I spent two weeks examining nearly 40 NoSQL databases - from Hadoop/Hive and Cassandra, through Riak to MongoDB. I was focused on finding the one with efficient set operations and decent fidelity. Long story short, there was no database better in set operations than Redis2. It had but one huge drawback – being in-memory-only. I maneged, however, to find one little-known gem (not as in ruby gem) called RethinkDB. It had set operations, joins (!), secondary indices, easy-as-pie sharding, nice syntax and ruby support out of the box.

We were not using most of those features but it was a clear that something big is happening. I was following news about RethinkDB development and never ceased to be amazed. Now here we are, at dawn of the era of production-ready RethinkDB, so I’m goin to list feature I’m most exited about.

  • Geospatial. I used PostGIS. It’s great for everything geo-related. RethinkDB also has a great support for geospatial queries.

  • Pub/Sub. There is always a project out there that needs it. You can do it with RethinkDB pretty well too.

  • Last but definitely not least, changefeeds! With changefeeds you can bind to whatever part of your data in database and receive instant notifications about what is change. It comes as a JSON formed like { :old_val => nil, :new_val => { :id => 1, :name => 'Slava', :age => 31 } (this means a new object was created). You can use it with filters, joins, text matching… basically everything RethinkDB provides. It’s really powerful feature when combined with websockets, but can be also used to decouple some common tasks from your main application: for example you may watch changes on some objects and sens notification emails when they happen. Read more about changefeeds here.

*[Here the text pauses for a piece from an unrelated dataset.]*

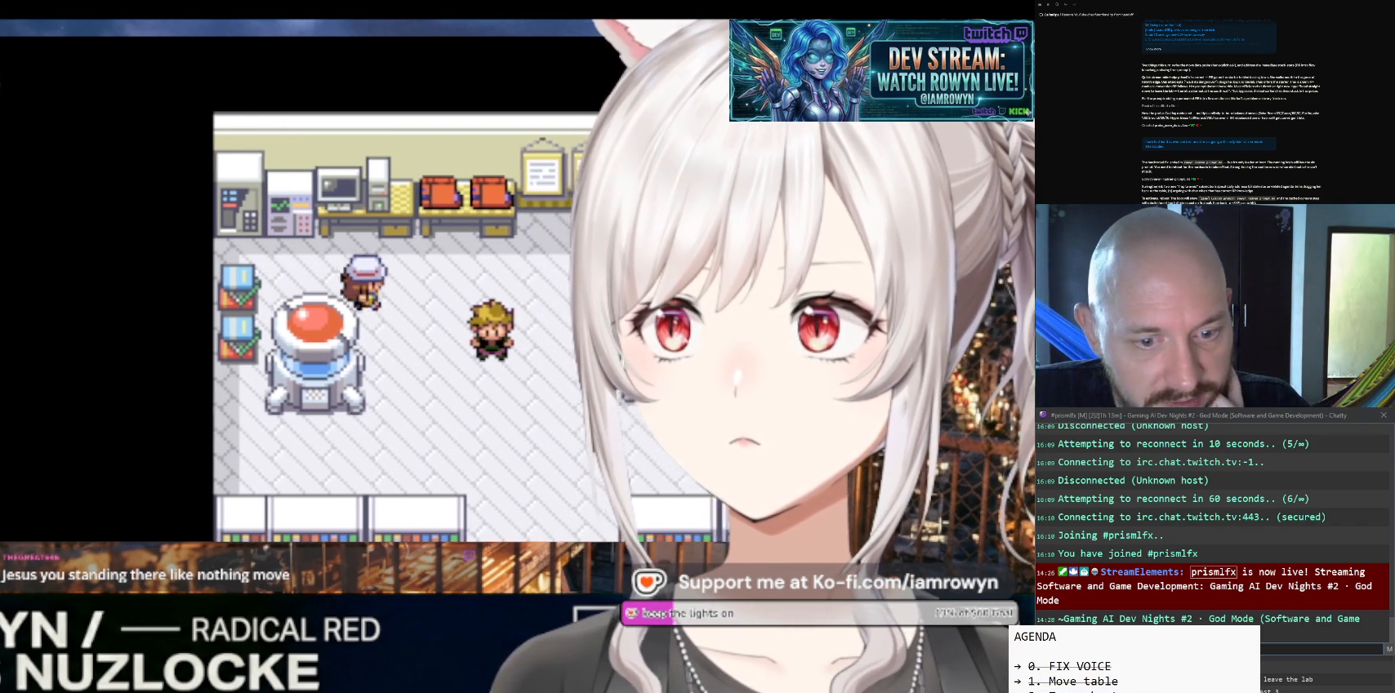
{"buttons": ["DPAD_RIGHT"], "events": []}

If you are ruby developer like me, you will also like the fact that there is a really good ORM3 for RethinkDB called NoBrainer. It feels a bit too much ActiveRecord-y sometimes but is really nice to use with your Rails application. Some mainstream gems have support for NoBrainer too, most notable being Devise and Kaminari. I myself wrote adapter for Carrierwave.

There is one more important thing to mention. In our tests ruby driver proved to be a bit slow for massive query amount (over 95% of time was spand on waiting for mutex to release). This is hopefully no longer an issue, as with 2.0 version a new driver with EventMachine support is released, which would probably solve that.

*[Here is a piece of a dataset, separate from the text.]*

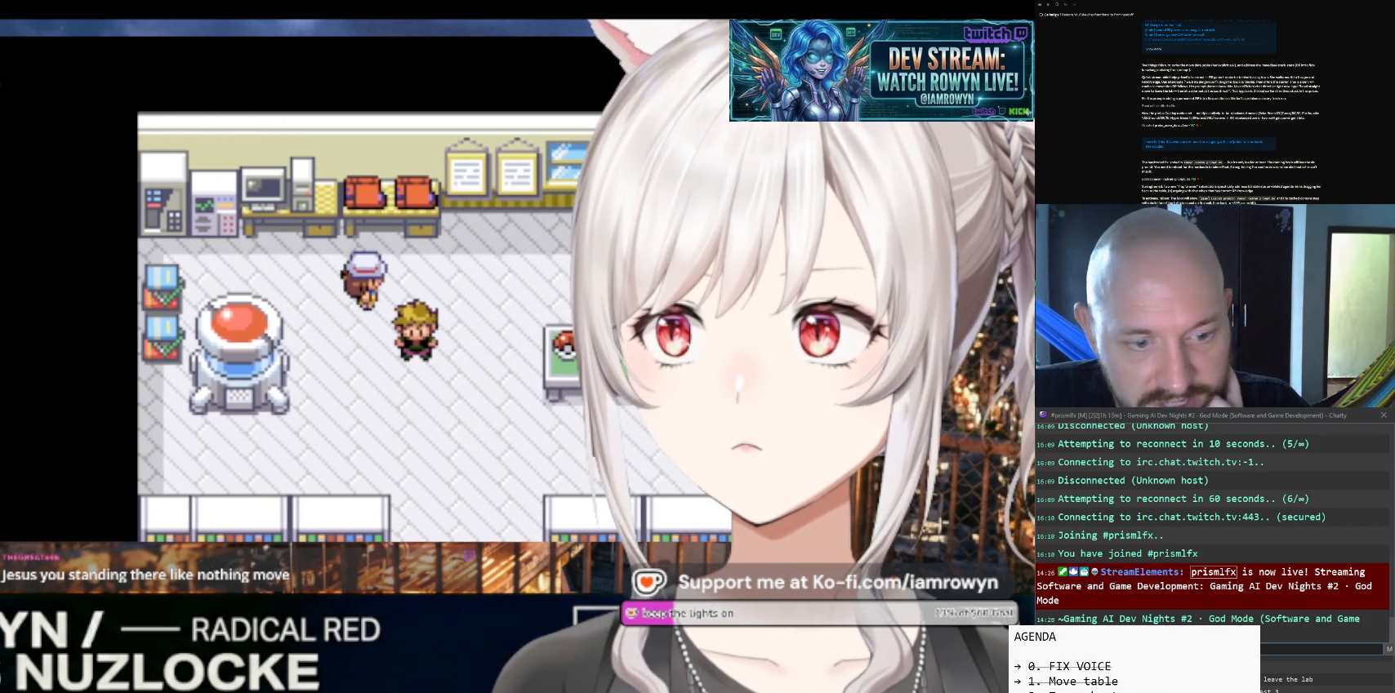
{"buttons": ["DPAD_RIGHT"], "events": []}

I’m really looking forward to writing something serious supported by RethinkDB in near future. Hopefully, I’ll have this pleasure soon.


  1. Eventually, requirements have changed a bit, PostgreSQL become better at being NoSQL database than most NoSQL databases and we ended up using it, but thats not the point of the story…

  2. I think this is still totally true.

  3. Well, not really ORM, as RethinkDB is document database, but author calls it so.